Cisco announced it will acquire Piston Cloud Computing, a startup that began as a provider of private OpenStack cloud infrastructure on commodity hardware but earlier this year expanded via its CloudOS, becoming a provider of a simple way to deploy several open source platforms, such as Hadoop and Spark.
Cisco is acquiring Piston for its talent and expertise around distributed systems and quick and easy deployment and automation. This is a second Cisco OpenStack acquisition, following the purchase of Metacloud late last year. Both Piston and Metacloud are highly complementary to each other and in the wider Cisco "Intercloud" vision.
“Piston has focused on the deployment problem, while Metacloud has focused on the day-two probem,” said Scott Sanchez, director of Cisco OpenStack strategy. Sanchez came to Cisco via the Metacloud acquisition.
“They built a great team," he said about Piston. "One of the things they always focused on was the distributed systems aspect. They rebranded and took a step back from OpenStack to amplify the CloudOS message. It’s about how do we take these complicated platforms and make them easy to deploy in an automated way?”
Cisco's strategy has been centered on what it calls Intercloud. Intercloud is not a product but an overarching concept that basically means connected clouds, or a cloud of clouds. Sanchez said Cisco wants to play a similar role with cloud as it did with the larger internet, where it is a key player across hardware, software, and services centered on the network.
Piston is more than a talent acquisition for the Cisco OpenStack team, as it brings a lot of automated deployment technology to the table as well. Its aim is to give companies that are not quite as large as Facebook or Google data center infrastructure capabilities the likes of Facebook and Google have.

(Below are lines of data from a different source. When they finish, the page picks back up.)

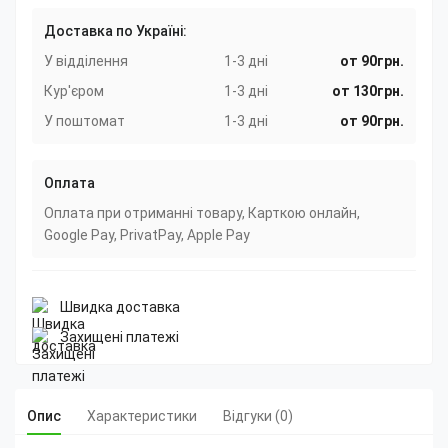
Доставка по Україні:
У відділення
1-3 дні
от 90грн.
Кур'єром
1-3 дні
от 130грн.
У поштомат
1-3 дні
от 90грн.
Оплата
Оплата при отриманні товару, Карткою онлайн,
Google Pay, PrivatPay, Apple Pay
Швидка доставка
Захищені платежі
Опис
Характеристики
Відгуки (0)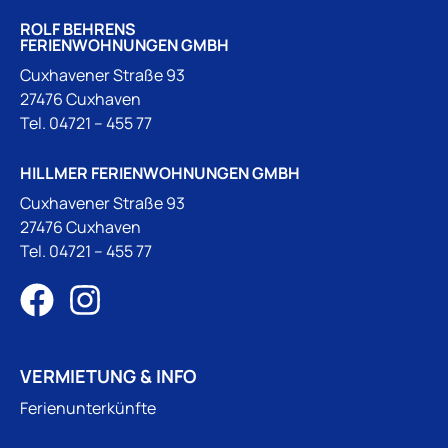
ROLF BEHRENS
FERIENWOHNUNGEN GMBH
Cuxhavener Straße 93
27476 Cuxhaven
Tel.
04721 – 455 77
HILLMER FERIENWOHNUNGEN GMBH
Cuxhavener Straße 93
27476 Cuxhaven
Tel.
04721 – 455 77
VERMIETUNG & INFO
Ferienunterkünfte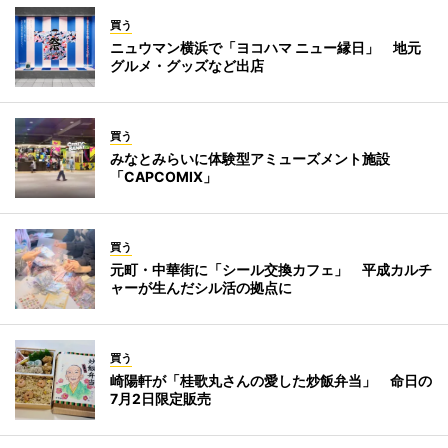
買う
ニュウマン横浜で「ヨコハマ ニュー縁日」 地元
グルメ・グッズなど出店
買う
みなとみらいに体験型アミューズメント施設
「CAPCOMIX」
買う
元町・中華街に「シール交換カフェ」 平成カルチ
ャーが生んだシル活の拠点に
買う
崎陽軒が「桂歌丸さんの愛した炒飯弁当」 命日の
7月2日限定販売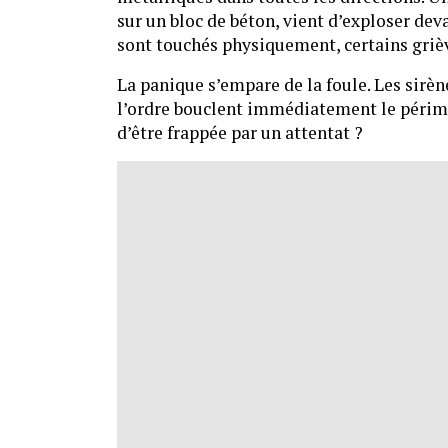
sur un bloc de béton, vient d’exploser de
sont touchés physiquement, certains griè
La panique s’empare de la foule. Les sirèn
l’ordre bouclent immédiatement le périmètr
d’être frappée par un attentat ?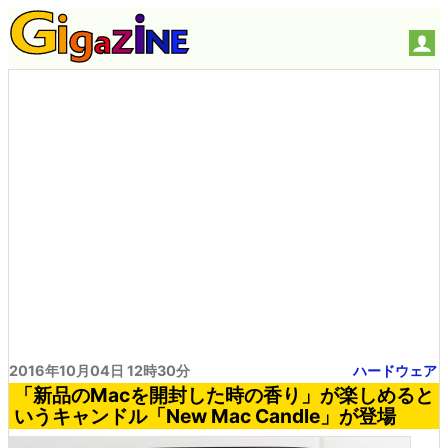
2016年10月04日 12時30分
ハードウェア
「新品のMacを開封した時の香り」が楽しめると
いうキャンドル「New Mac Candle」が登場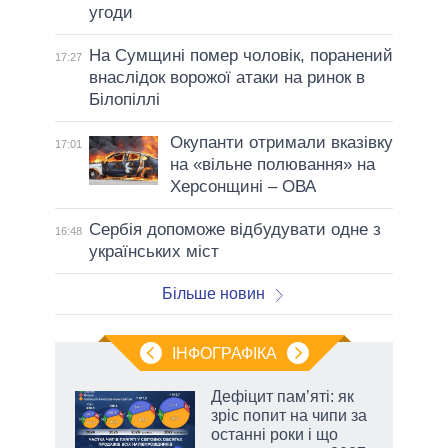
угоди
На Сумщині помер чоловік, поранений
17:27
внаслідок ворожої атаки на ринок в
Білопіллі
Окупанти отримали вказівку
17:01
на «вільне полювання» на
Херсонщині – ОВА
Сербія допоможе відбудувати одне з
16:48
українських міст
Більше новин
ІНФОГРАФІКА
 5
Дефіцит пам’яті: як
вго
зріс попит на чипи за
останні роки і що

Piston accelerates Cisco's ability to help customers deploy their clouds. If a private OpenStack cloud currently takes Cisco 14 days to deploy for a customer, Piston will help shave that time down. The distributed systems expertise means its easier to deploy more complex, distributed clouds and platforms as well.
“Today, we have multiple offerings working towards a more converged stack behind the scenes,” said Sanchez.
OpenStack is just one ingredient in a larger cloud strategy for Cisco, albeit an important one.
“There’s a shift that has started to occur in the market,” said Sanchez. “It’s less about the technology platform and more about what you do with it. Cisco, Metacloud, and Piston all recognized this. OpenStack is a key part of our execution, but its just a piece of a recipe. We’re past the hype stage of OpenStack, and it's execution time. We’re seeing tremendous traction."
Last year, Cisco pledged to spend $1 billion over two years in pursuit of the cloud market. Cisco is a massive business with networking equipment at its core. Its Intercloud retains that networking angle, with the company focusing on connection of clouds. However, Intercloud isn’t a product but rather a strategy and vision of hyper-connected clouds. Cisco is building out several pieces so it can be the hub across all points of the chain, from hardware to service provider.